■ Recorded data:
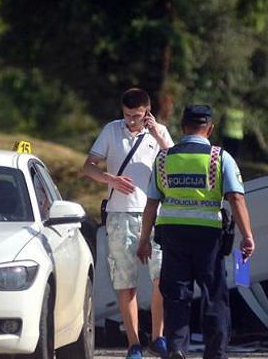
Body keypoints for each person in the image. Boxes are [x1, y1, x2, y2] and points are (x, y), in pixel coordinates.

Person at [136, 104, 255, 359]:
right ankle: (215, 353)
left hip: (173, 235)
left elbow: (152, 203)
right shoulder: (220, 158)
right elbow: (236, 198)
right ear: (210, 129)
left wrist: (144, 239)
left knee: (176, 295)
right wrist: (247, 236)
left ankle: (177, 348)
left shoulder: (164, 158)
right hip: (208, 236)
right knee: (214, 295)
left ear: (182, 128)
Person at [83, 88, 174, 359]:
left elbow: (175, 163)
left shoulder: (159, 132)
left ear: (147, 112)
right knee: (125, 281)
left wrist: (157, 135)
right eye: (127, 115)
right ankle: (134, 343)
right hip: (120, 215)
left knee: (161, 278)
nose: (131, 121)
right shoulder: (112, 130)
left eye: (136, 116)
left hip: (154, 215)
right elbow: (88, 166)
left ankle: (158, 338)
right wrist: (110, 179)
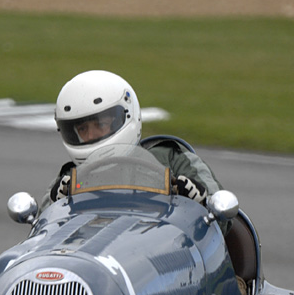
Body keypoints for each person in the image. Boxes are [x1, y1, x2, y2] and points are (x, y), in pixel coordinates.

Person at [40, 70, 225, 221]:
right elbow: (42, 230)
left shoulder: (172, 158)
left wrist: (200, 201)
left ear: (127, 115)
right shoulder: (68, 180)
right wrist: (56, 204)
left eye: (101, 124)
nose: (91, 135)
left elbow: (223, 212)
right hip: (96, 257)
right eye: (82, 129)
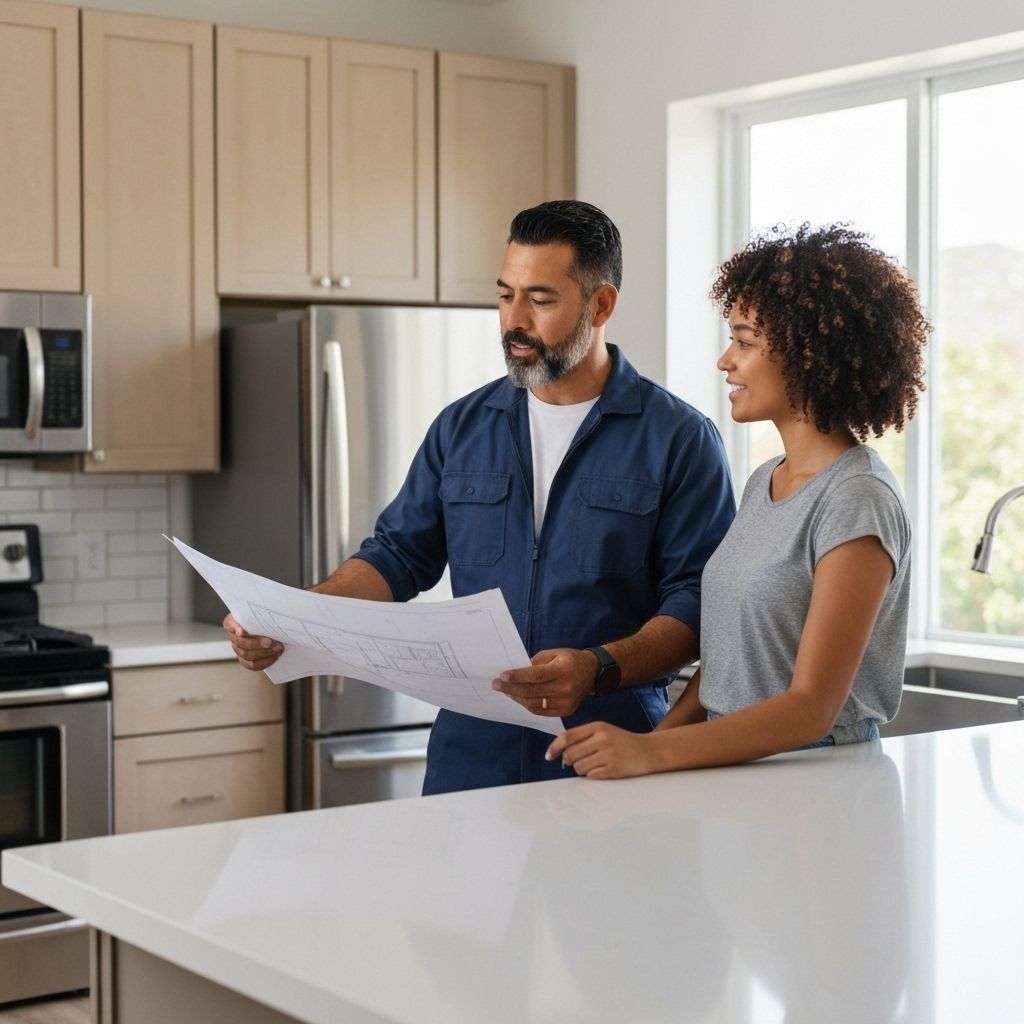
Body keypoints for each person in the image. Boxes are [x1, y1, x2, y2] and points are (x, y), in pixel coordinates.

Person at [225, 199, 736, 794]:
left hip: (608, 753)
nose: (514, 320)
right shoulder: (462, 427)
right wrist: (296, 617)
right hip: (468, 761)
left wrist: (596, 668)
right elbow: (397, 556)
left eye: (540, 300)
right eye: (505, 295)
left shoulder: (679, 439)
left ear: (601, 305)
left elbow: (698, 605)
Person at [547, 222, 930, 778]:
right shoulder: (764, 481)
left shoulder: (857, 497)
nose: (725, 360)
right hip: (738, 772)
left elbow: (811, 709)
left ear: (809, 354)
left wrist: (651, 753)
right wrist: (644, 749)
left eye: (745, 342)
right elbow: (729, 662)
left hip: (820, 782)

■ Exercise goal:
The records above should be output exactly, but without any of their pictures.

■ Answer to this exercise:
Body keypoints for each person in the image. Boxes are [x1, y1, x2, y2] and points are (x, y), in pixel coordinates.

Person at [136, 104, 255, 359]:
right ankle: (215, 353)
left hip: (173, 235)
left elbow: (152, 203)
right shoulder: (220, 158)
right elbow: (236, 198)
right ear: (210, 129)
left wrist: (144, 239)
left knee: (176, 295)
right wrist: (247, 236)
left ankle: (177, 348)
left shoulder: (164, 158)
right hip: (208, 236)
right knee: (214, 295)
left ear: (182, 128)
Person at [83, 88, 174, 359]:
left elbow: (175, 163)
left shoulder: (159, 132)
left ear: (147, 112)
right knee: (125, 281)
left wrist: (157, 135)
right eye: (127, 115)
right ankle: (134, 343)
right hip: (120, 215)
left knee: (161, 278)
nose: (131, 121)
right shoulder: (112, 130)
left eye: (136, 116)
left hip: (154, 215)
right elbow: (88, 166)
left ankle: (158, 338)
right wrist: (110, 179)
Body keypoints for each person in the image. Boxes are [x1, y1, x2, y2] and points are (x, y), in pixel coordinates.

Person at [40, 70, 225, 221]:
right elbow: (42, 230)
left shoulder: (172, 158)
left wrist: (200, 201)
left ear: (127, 115)
right shoulder: (68, 180)
right wrist: (56, 204)
left eye: (101, 124)
nose: (91, 135)
left elbow: (223, 212)
right hip: (96, 257)
right eye: (82, 129)
Body keypoints for each person in the image. Boxes are [x1, y1, x2, y2] and points are (x, y), in pixel coordinates.

Person at [225, 199, 736, 794]:
left hip: (608, 753)
nose: (514, 320)
right shoulder: (462, 427)
right wrist: (296, 617)
right hip: (468, 761)
left wrist: (596, 668)
right elbow: (397, 556)
left eye: (540, 300)
right eye: (505, 295)
left shoulder: (679, 439)
left ear: (601, 305)
left elbow: (698, 605)
Person at [547, 222, 930, 778]:
right shoulder: (764, 481)
left shoulder: (857, 497)
nose: (725, 360)
right hip: (738, 772)
left elbow: (811, 709)
left ear: (809, 354)
left wrist: (651, 753)
right wrist: (644, 749)
left eye: (745, 342)
right elbow: (729, 662)
left hip: (820, 782)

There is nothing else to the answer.